If your organization has two models from the same provider (e.g., Claude 3 Opus and Claude 3 Haiku), the second model receives a lighter shade of the same family.

The Attribution Legend above the summary card shows a pill badge for each source model, colored with its assigned provider color. This legend is the key for interpreting the colored spans in the synthesis text.

Sources: [Claude 3 Opus ▌] [GPT-4o ▌] [Gemini 1.5 Pro ▌]

Hovering over any colored attribution span shows a tooltip identifying the source:

  • Single source: "Source: claude-3-opus"
  • Multiple sources: "Sources: claude-3-opus, gpt-4o"

Tooltips are rendered by the AttributionHighlight component (frontend/src/components/AttributionHighlight.tsx).

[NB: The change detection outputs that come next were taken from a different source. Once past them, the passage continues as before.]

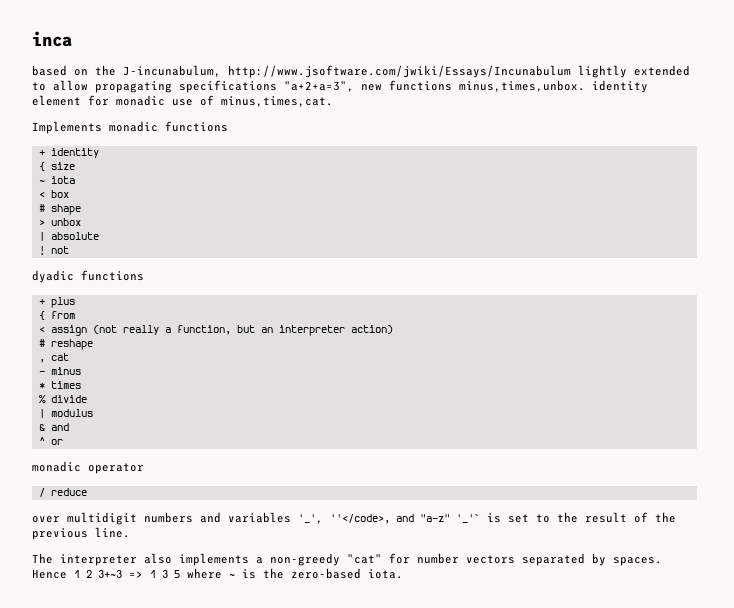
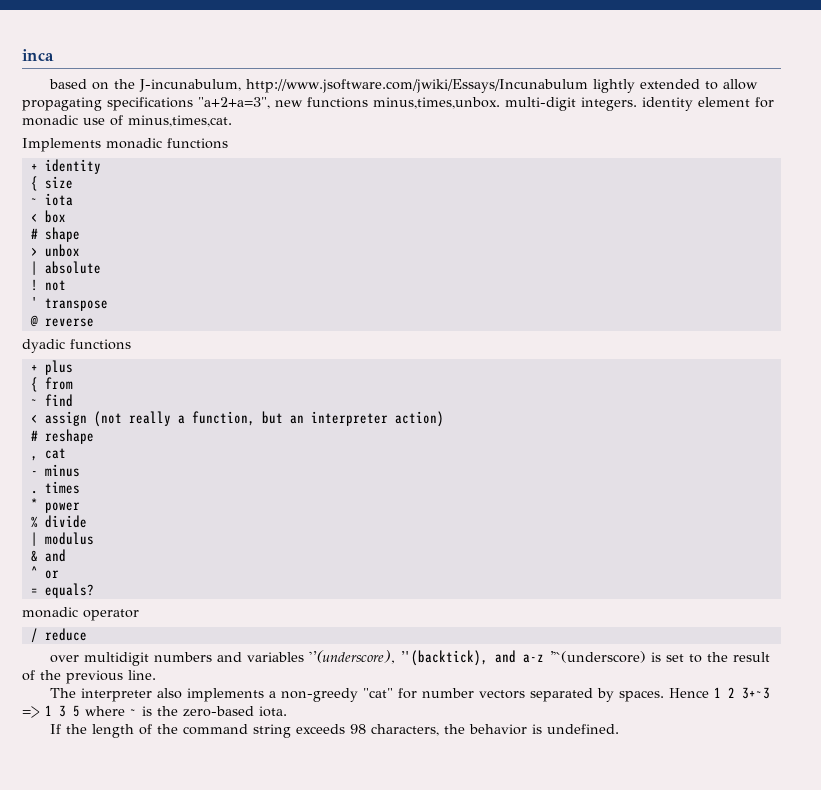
(585, 86) none -> [505,97,637,111] multi-digit integers.
(69, 250) none -> [30,297,108,311] [29,315,94,327] // ' transpose // @ reverse
(75, 315) none -> [30,394,73,407] // ~ find
(81, 371) none -> [30,481,80,494] // . times
[50,381,81,389] times -> [44,502,80,513] power
(63, 442) none -> [30,583,94,598] // = equals?
[298,514,480,524] '_', ''</code>, and "a-z" '_'` -> [308,650,646,666] ''(underscore), ''(backtick), and a-z ''`(underscore)
(403, 574) none -> [49,724,619,738] // If the length of the command string exceeds 98 characters, the behavior is undefined.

Attribution colors use the provider’s assigned Tailwind color family but respect the active brand theme’s opacity and contrast settings. The colors are not hardcoded hex values — they adapt when an organization activates a custom brand theme (e.g., Voya’s enterprise theme). The --brand-* CSS custom properties flow through to the highlighted segments.

No user action is required to enable attribution. When the backend synthesizer includes [source:ModelName]...[/source] markers in its output, the AttributionHighlight component parses them automatically and renders the colored segments. If a model output contains no source markers, the synthesis renders as plain markdown without highlights.

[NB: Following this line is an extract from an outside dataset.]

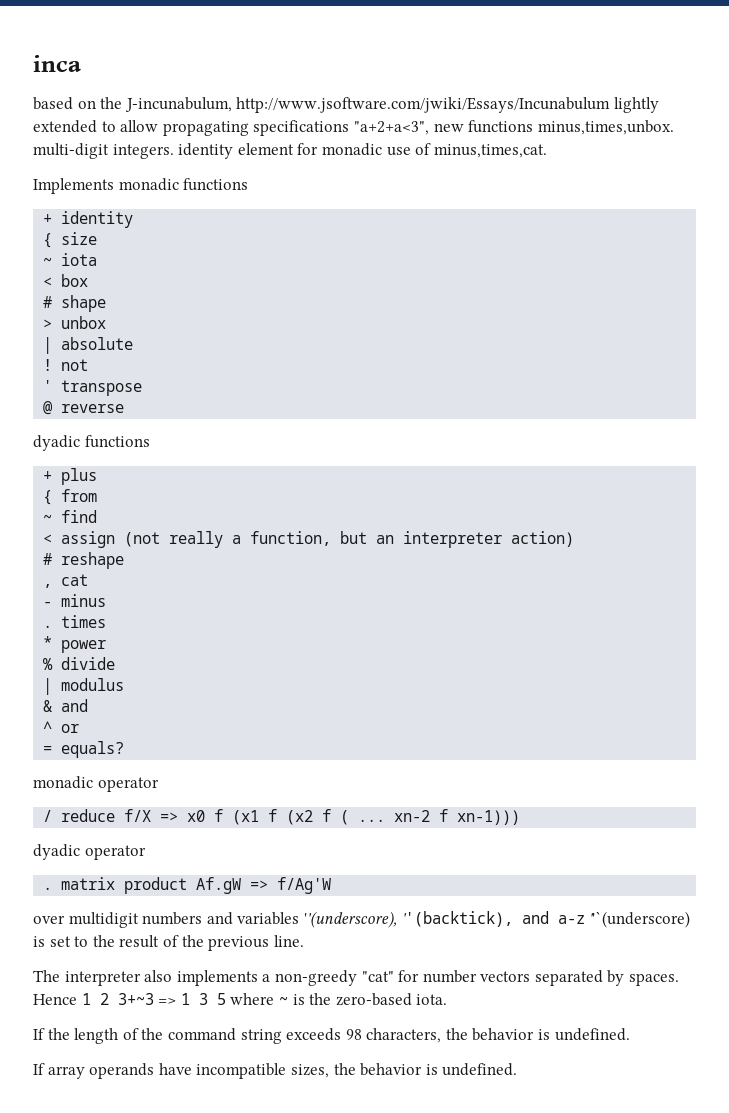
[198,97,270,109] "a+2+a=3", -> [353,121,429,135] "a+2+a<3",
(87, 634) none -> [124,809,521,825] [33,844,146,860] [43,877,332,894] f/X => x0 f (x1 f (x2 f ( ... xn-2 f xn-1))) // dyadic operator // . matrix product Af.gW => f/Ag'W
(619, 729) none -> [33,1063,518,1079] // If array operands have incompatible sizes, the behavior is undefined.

When reading a highlighted synthesis:

  • Single-color span — Only one source model contributed this claim. The color matches that model’s pill in the legend.
  • Multi-model tooltip — Multiple models agreed on this claim; the span takes the color of the first-listed source.
  • Un-highlighted text — Common knowledge that all models agreed on, or structural/transitional text the synthesizer added.
  • Full paragraph un-highlighted — The synthesizer synthesized across all sources without a single dominant contributor.

ComponentBehavior
Source model cardsAppear immediately, stream content in real time as each model responds
Synthesizer cardAppears dynamically when the first synthesis chunk arrives (after all sources complete)
AbortPressing Stop cancels all in-flight streams via AbortController; the store marks all still-streaming models as complete

The summarizeStreams state is not cleared on completion — it remains populated so the streaming cards render in their streamingComplete state without a flash-of-empty during the streaming → history transition. Streams are cleared when a new request starts or when navigating to a different conversation.


Each model in the fan-out (source models + synthesizer) tracks token usage independently. Usage data is available per-message:

{
"input_tokens": 312,
"output_tokens": 847,
"cost_estimate": 0.00124,
"latency_ms": 2340
}

The synthesizer’s usage reflects its own input/output (the wrapped source responses count as synthesizer input tokens).


StatePersistence
Routing mode (summarize)localStorage: arbitex-routing-mode and on the conversation record (mode field)
Selected source model IDslocalStorage: arbitex-selected-models
Synthesizer modelIn-memory only; resets to models[0] on page reload

Resetting the store on logout clears both localStorage keys.